Prüfe bei der Anforderung “3. Technische und organisatorische Maßnahmen nach Art. 32 DSGVO“ der Checkliste, ob die hochgeladenen Dokumente konkrete Regelungen zur Passwortlänge und zu Passwortwechseln haben. Werte es als eine Warnung, wenn eine Regelung zum Passwortwechsel besteht.
Liste alle Unterauftragnehmer (subprocessors) gesondert auf.
Prüfe bei der Anforderung “6. Sind Regelungen zu Unterauftragsverhältnissen im Vertrag enthalten?“ der Checkliste insbesondere, ob und wie lange im Voraus über neue Unterauftragnehmer informiert wird und wie lange die Einspruchsfrist gegen den Einsatz neuer Unterauftragnehmer ist. Benenne die Fristen jeweils in der Antwort.

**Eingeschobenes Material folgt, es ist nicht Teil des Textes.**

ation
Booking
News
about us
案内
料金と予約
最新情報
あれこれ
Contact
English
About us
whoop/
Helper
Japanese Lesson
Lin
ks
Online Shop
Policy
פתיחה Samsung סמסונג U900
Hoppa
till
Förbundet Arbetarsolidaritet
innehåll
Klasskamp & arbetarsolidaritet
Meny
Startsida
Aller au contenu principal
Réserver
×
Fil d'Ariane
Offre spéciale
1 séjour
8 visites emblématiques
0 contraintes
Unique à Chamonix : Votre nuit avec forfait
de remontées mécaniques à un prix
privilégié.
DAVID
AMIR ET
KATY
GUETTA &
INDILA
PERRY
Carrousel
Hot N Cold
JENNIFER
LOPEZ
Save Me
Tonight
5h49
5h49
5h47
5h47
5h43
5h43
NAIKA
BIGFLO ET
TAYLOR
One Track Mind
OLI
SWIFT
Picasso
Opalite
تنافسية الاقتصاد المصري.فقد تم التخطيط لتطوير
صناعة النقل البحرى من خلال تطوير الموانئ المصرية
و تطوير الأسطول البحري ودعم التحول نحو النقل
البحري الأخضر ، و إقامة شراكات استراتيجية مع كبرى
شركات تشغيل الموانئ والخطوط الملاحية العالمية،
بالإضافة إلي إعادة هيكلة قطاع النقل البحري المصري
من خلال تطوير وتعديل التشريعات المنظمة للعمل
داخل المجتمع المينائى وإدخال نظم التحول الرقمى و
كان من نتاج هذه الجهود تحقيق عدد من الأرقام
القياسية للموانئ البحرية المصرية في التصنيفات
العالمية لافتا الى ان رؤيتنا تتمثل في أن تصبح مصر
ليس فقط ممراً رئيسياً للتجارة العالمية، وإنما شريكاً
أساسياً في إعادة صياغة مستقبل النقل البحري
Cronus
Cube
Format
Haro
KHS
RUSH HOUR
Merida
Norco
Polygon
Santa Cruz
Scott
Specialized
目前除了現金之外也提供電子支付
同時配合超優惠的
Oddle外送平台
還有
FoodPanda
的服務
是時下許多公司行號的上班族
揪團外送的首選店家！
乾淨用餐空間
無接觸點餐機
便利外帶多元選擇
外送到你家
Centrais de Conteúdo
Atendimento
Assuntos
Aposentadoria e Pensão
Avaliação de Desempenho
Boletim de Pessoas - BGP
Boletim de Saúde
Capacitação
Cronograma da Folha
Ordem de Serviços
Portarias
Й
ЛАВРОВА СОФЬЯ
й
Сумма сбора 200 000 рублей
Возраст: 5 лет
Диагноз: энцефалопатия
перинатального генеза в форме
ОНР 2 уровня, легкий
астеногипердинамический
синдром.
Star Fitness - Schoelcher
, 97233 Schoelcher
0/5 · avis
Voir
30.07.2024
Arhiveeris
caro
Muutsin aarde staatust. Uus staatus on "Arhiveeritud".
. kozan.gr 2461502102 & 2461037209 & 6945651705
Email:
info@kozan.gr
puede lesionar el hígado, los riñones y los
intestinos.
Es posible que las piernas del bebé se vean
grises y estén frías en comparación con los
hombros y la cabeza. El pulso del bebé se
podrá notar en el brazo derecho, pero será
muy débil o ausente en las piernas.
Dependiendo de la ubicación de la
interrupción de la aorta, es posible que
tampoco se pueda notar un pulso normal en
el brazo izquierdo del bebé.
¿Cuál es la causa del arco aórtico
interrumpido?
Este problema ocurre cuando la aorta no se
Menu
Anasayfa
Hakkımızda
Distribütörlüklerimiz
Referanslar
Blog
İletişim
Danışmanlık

Prüfe insbesondere auch, ob in dem Auftragsverarbeitungsvertrag Haftungsklauseln enthalten sind, die eine Haftungsbeschränkung zugunsten des Auftragnehmers vorsehen. Wenn im Hinblick auf die Haftung ein Verweis auf den Hauptvertrag enthalten ist, dann weise mich darauf hin.
Prüfe ferner auch, ob der Auftragnehmer sich die Verarbeitung der Daten für seine eigenen Zwecke vorbehält bzw. diese für eigene Zwecke verarbeitet. Falls ja, zitiere mir die Klausel im Wortlaut.